START RECORDS FOR THE TASK

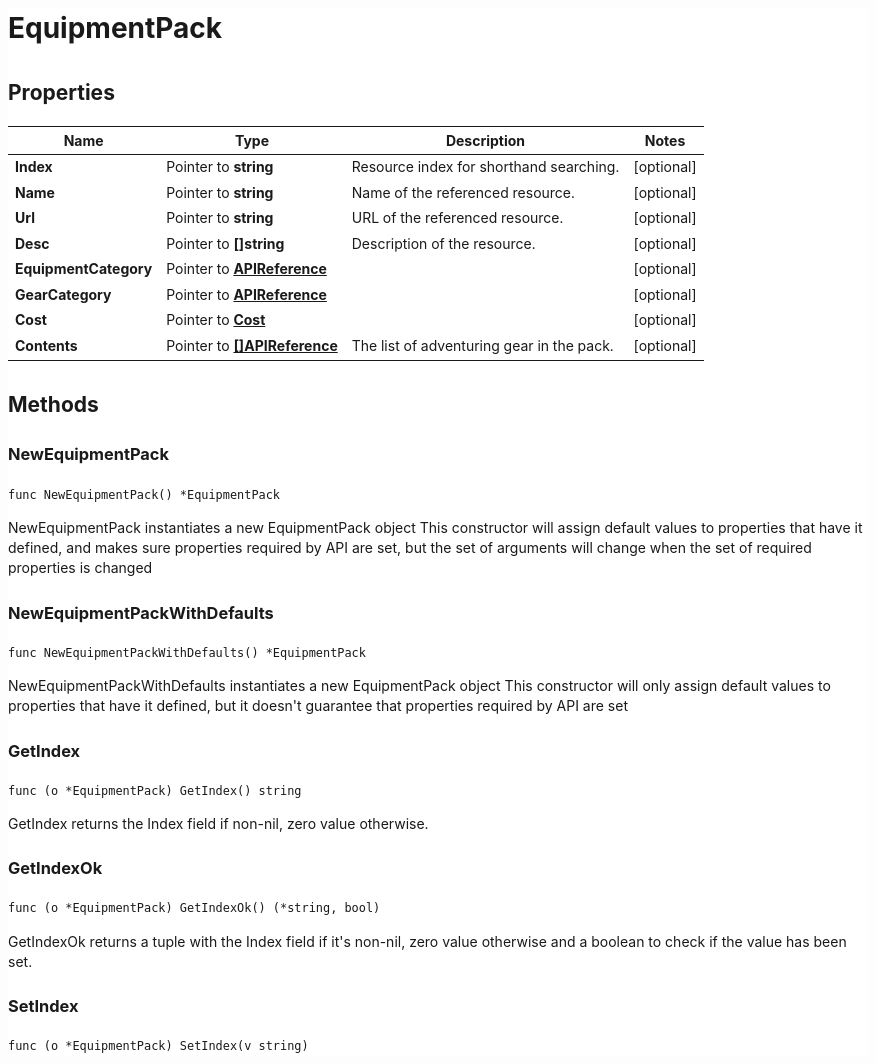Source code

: # EquipmentPack

## Properties

Name | Type | Description | Notes
------------ | ------------- | ------------- | -------------
**Index** | Pointer to **string** | Resource index for shorthand searching. | [optional] 
**Name** | Pointer to **string** | Name of the referenced resource. | [optional] 
**Url** | Pointer to **string** | URL of the referenced resource. | [optional] 
**Desc** | Pointer to **[]string** | Description of the resource. | [optional] 
**EquipmentCategory** | Pointer to [**APIReference**](APIReference.md) |  | [optional] 
**GearCategory** | Pointer to [**APIReference**](APIReference.md) |  | [optional] 
**Cost** | Pointer to [**Cost**](Cost.md) |  | [optional] 
**Contents** | Pointer to [**[]APIReference**](APIReference.md) | The list of adventuring gear in the pack. | [optional] 

## Methods

### NewEquipmentPack

`func NewEquipmentPack() *EquipmentPack`

NewEquipmentPack instantiates a new EquipmentPack object
This constructor will assign default values to properties that have it defined,
and makes sure properties required by API are set, but the set of arguments
will change when the set of required properties is changed

### NewEquipmentPackWithDefaults

`func NewEquipmentPackWithDefaults() *EquipmentPack`

NewEquipmentPackWithDefaults instantiates a new EquipmentPack object
This constructor will only assign default values to properties that have it defined,
but it doesn't guarantee that properties required by API are set

### GetIndex

`func (o *EquipmentPack) GetIndex() string`

GetIndex returns the Index field if non-nil, zero value otherwise.

### GetIndexOk

`func (o *EquipmentPack) GetIndexOk() (*string, bool)`

GetIndexOk returns a tuple with the Index field if it's non-nil, zero value otherwise
and a boolean to check if the value has been set.

### SetIndex

`func (o *EquipmentPack) SetIndex(v string)`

END RECORDS FOR THE TASK

ABOUT THIS TASK: All lines above from the line with "the resource. | [optional]" through the line with "### GetIndexOk", both included, are to be set down exactly, with nothing else.

ANSWER TO THE PROBLEM:
**Desc** | Pointer to **[]string** | Description of the resource. | [optional] 
**EquipmentCategory** | Pointer to [**APIReference**](APIReference.md) |  | [optional] 
**GearCategory** | Pointer to [**APIReference**](APIReference.md) |  | [optional] 
**Cost** | Pointer to [**Cost**](Cost.md) |  | [optional] 
**Contents** | Pointer to [**[]APIReference**](APIReference.md) | The list of adventuring gear in the pack. | [optional] 

## Methods

### NewEquipmentPack

`func NewEquipmentPack() *EquipmentPack`

NewEquipmentPack instantiates a new EquipmentPack object
This constructor will assign default values to properties that have it defined,
and makes sure properties required by API are set, but the set of arguments
will change when the set of required properties is changed

### NewEquipmentPackWithDefaults

`func NewEquipmentPackWithDefaults() *EquipmentPack`

NewEquipmentPackWithDefaults instantiates a new EquipmentPack object
This constructor will only assign default values to properties that have it defined,
but it doesn't guarantee that properties required by API are set

### GetIndex

`func (o *EquipmentPack) GetIndex() string`

GetIndex returns the Index field if non-nil, zero value otherwise.

### GetIndexOk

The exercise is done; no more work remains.